§ SOURCE RECORDS
______

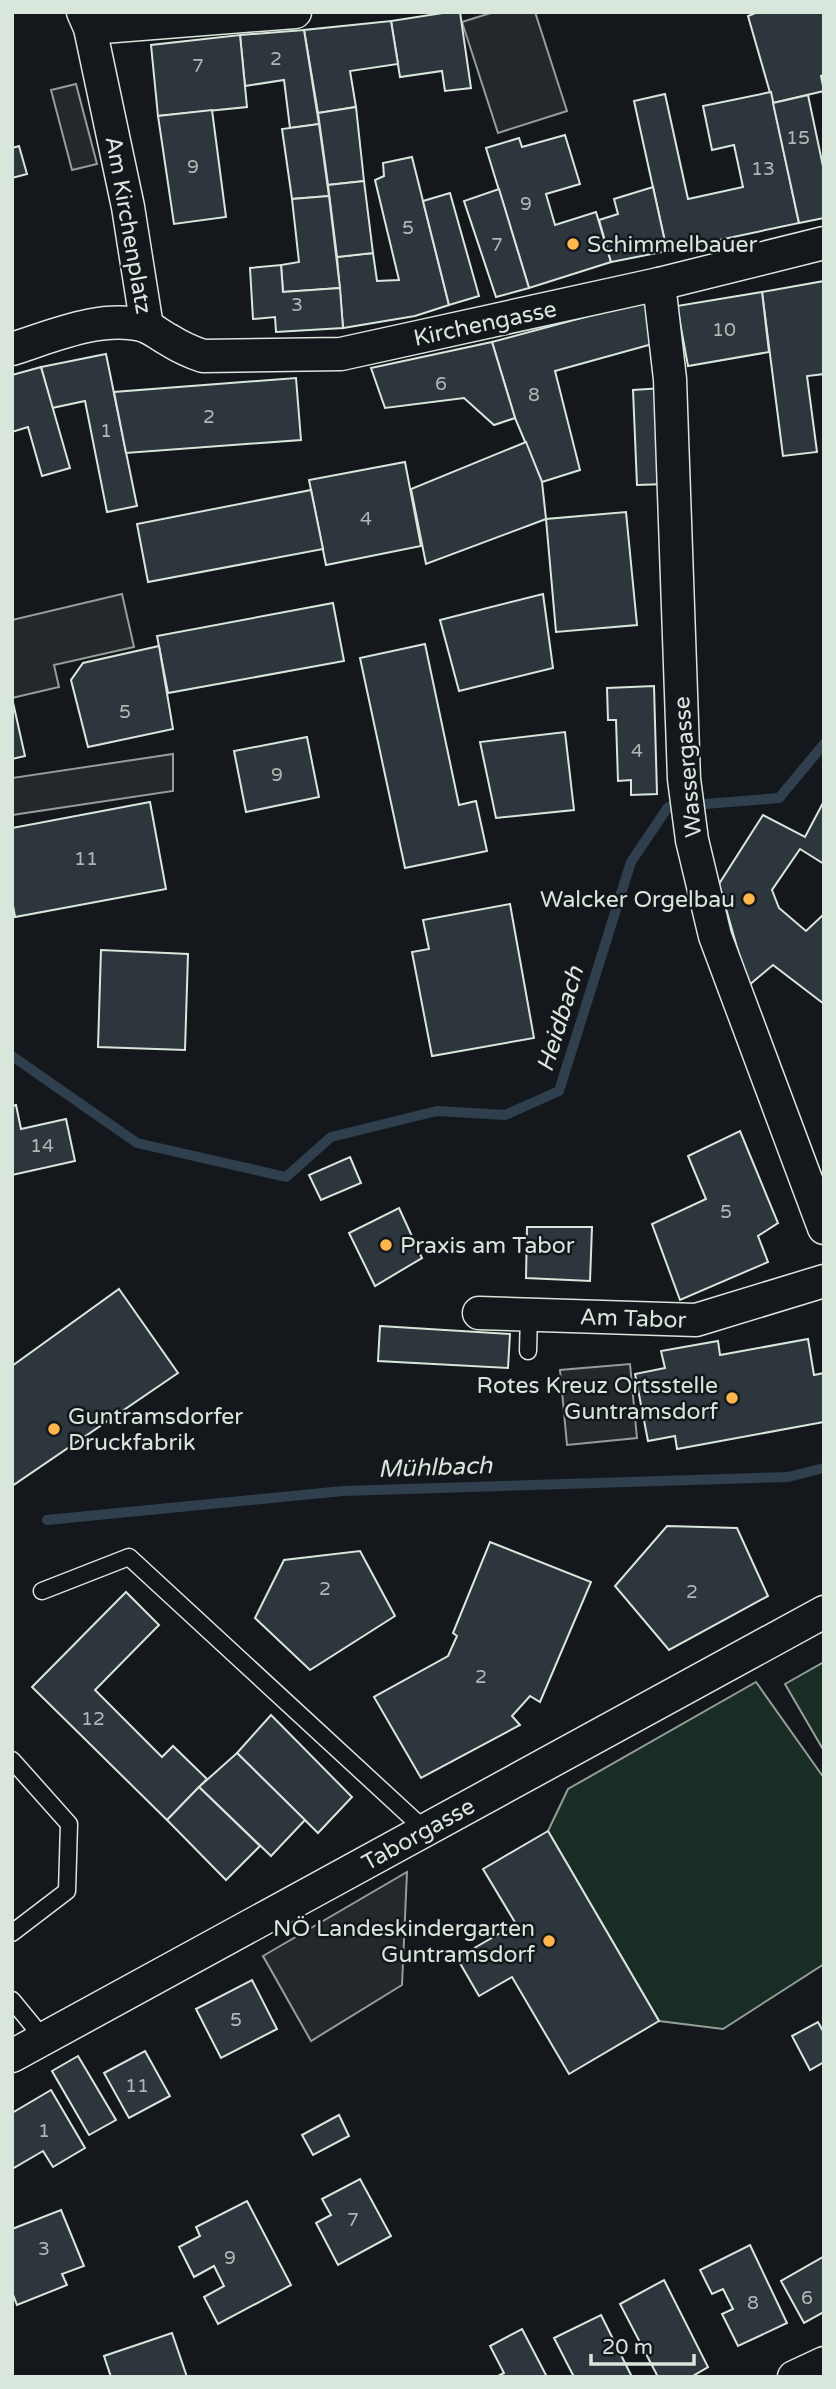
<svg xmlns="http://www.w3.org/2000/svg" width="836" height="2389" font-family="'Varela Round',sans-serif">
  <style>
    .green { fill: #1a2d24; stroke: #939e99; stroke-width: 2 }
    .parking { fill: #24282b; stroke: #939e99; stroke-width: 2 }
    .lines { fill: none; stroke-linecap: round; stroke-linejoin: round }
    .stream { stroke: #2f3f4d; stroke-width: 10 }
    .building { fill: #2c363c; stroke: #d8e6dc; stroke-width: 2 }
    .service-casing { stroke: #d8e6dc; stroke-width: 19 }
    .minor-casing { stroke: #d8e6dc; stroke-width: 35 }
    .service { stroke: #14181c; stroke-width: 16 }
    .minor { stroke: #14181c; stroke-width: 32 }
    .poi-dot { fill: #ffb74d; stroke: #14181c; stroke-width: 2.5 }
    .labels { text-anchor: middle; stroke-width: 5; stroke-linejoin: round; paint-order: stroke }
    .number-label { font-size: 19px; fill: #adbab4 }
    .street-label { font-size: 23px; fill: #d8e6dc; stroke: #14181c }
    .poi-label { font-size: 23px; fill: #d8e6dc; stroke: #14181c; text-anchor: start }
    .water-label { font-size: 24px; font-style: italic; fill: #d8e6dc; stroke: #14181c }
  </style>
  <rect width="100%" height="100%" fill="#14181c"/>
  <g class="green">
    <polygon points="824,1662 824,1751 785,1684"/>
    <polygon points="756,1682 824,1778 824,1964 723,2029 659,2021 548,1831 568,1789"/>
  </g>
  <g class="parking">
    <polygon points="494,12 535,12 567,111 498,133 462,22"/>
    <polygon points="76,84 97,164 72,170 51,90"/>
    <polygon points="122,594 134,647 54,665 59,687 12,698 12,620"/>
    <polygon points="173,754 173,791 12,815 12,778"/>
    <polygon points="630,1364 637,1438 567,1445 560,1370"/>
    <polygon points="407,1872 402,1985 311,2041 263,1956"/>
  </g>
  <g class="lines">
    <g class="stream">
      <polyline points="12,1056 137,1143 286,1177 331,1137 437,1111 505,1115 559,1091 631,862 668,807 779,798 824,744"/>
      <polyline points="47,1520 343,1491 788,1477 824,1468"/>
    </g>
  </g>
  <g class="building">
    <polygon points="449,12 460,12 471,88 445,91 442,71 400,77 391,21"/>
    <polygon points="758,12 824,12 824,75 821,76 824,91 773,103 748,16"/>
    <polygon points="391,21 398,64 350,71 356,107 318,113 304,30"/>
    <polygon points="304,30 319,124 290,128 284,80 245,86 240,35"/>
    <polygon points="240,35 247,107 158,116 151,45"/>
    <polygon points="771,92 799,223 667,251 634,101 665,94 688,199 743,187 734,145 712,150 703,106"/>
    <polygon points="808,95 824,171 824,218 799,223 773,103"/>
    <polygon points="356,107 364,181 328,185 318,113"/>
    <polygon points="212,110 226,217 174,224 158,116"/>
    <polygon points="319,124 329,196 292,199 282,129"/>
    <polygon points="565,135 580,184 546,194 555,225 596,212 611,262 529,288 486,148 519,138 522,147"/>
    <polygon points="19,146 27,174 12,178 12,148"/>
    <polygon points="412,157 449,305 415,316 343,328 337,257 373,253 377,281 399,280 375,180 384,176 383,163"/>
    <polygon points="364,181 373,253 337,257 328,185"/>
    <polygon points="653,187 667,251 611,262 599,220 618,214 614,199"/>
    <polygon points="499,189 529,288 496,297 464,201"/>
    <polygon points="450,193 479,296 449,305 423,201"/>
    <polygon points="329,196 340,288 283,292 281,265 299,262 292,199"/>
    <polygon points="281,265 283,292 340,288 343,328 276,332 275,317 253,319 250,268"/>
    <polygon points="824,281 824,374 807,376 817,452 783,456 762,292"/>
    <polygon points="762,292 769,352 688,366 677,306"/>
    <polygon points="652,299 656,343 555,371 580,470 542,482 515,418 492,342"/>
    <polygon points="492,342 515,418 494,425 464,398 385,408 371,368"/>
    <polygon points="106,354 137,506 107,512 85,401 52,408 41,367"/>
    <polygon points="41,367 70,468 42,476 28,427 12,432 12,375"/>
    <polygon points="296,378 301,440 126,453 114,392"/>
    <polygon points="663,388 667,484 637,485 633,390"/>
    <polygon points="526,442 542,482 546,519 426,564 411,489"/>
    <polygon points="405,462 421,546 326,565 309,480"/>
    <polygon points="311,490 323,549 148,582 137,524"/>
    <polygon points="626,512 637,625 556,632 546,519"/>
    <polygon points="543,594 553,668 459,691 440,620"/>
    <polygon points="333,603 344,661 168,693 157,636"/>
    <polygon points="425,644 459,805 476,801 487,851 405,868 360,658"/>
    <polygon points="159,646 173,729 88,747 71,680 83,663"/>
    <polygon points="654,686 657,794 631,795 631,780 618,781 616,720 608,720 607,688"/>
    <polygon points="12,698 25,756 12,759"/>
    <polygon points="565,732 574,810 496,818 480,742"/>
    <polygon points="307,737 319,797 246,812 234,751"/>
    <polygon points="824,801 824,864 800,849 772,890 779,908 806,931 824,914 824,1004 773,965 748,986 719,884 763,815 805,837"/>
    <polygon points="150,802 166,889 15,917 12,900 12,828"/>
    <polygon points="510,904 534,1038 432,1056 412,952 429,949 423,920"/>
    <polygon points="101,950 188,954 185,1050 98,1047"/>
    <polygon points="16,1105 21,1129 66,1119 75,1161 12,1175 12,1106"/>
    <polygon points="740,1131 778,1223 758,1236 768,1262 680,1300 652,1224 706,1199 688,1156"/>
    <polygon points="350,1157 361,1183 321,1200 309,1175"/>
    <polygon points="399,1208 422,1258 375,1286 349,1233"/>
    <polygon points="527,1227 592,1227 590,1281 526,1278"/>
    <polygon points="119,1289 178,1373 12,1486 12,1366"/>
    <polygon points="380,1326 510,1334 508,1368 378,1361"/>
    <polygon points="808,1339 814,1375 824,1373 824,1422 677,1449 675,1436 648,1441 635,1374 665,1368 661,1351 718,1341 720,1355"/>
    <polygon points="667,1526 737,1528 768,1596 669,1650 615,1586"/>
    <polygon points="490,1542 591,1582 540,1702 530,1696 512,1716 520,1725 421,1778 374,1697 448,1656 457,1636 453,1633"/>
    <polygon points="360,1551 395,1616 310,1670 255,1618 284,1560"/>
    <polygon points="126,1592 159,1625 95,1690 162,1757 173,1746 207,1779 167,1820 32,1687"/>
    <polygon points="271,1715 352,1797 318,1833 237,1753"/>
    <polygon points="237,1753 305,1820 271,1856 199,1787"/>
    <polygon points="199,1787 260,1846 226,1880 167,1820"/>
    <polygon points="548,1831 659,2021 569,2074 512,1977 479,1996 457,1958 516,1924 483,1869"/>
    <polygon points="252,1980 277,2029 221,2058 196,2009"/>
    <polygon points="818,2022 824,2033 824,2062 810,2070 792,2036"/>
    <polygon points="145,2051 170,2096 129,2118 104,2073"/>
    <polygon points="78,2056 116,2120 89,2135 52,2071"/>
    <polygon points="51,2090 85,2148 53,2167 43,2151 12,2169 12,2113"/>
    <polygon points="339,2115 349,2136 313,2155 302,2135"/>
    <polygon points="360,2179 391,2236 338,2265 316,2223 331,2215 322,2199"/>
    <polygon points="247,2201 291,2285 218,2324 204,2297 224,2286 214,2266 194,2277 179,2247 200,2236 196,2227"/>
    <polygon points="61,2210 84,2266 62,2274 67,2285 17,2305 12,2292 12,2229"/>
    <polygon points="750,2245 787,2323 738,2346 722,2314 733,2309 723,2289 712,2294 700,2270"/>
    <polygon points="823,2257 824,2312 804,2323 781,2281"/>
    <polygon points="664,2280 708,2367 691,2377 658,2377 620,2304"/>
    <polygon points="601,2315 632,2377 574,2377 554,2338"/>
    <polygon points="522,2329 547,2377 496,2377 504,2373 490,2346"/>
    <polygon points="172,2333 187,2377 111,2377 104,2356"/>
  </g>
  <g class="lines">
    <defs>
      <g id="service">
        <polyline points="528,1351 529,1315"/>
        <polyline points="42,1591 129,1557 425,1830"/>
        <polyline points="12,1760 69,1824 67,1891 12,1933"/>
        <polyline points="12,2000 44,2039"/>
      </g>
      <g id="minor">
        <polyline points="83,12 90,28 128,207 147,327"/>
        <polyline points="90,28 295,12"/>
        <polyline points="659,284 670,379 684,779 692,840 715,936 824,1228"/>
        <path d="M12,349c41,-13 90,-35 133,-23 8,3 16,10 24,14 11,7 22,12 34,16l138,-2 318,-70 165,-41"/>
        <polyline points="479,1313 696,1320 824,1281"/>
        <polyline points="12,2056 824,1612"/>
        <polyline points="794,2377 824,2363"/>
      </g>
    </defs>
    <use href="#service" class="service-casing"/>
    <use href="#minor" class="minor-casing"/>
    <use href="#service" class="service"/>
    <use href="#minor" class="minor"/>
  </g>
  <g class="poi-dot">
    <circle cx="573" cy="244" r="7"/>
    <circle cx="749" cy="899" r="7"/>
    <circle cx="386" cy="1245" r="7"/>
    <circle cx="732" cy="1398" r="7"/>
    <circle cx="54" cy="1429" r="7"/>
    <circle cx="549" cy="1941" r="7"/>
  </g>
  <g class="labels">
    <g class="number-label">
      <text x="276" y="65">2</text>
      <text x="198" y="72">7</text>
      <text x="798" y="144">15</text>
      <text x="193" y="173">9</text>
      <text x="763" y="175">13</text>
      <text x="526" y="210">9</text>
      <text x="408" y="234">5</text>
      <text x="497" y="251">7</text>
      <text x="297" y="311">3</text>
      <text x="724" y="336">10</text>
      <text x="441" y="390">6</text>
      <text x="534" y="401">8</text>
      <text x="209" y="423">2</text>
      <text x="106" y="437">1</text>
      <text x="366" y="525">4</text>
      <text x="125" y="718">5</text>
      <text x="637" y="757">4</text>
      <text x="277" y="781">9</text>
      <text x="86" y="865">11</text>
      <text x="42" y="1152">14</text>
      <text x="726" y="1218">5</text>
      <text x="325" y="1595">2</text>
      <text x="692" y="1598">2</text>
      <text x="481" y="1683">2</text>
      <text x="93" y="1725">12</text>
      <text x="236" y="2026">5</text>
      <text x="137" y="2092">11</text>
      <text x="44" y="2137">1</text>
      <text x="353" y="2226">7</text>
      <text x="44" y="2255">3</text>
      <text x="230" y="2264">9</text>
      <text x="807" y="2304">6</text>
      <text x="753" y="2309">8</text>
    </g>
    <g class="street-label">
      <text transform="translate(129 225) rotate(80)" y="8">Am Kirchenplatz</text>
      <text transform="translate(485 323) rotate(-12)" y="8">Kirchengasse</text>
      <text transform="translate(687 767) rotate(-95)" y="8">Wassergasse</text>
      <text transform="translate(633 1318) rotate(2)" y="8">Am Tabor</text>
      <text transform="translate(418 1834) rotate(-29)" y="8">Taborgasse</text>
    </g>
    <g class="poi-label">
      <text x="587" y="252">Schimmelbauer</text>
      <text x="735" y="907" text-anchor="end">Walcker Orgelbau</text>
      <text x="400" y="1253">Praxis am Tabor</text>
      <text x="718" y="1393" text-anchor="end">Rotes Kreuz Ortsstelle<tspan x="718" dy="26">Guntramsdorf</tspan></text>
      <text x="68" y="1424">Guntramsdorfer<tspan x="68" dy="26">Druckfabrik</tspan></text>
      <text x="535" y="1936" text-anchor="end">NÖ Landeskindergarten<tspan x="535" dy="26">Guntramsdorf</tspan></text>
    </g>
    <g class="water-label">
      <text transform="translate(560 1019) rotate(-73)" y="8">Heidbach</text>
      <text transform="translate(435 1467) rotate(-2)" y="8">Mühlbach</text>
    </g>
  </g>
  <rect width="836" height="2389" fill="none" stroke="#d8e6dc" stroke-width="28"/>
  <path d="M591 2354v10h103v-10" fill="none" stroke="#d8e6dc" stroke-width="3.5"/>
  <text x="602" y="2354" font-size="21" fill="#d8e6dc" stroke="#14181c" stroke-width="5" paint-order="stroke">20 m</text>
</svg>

______

§ WHAT THE EXERCISE ASKS
Among the lines of the data, some contain the word "linejoin". How many are there? Reply with the number alone.

§ WRITTEN REPLY
2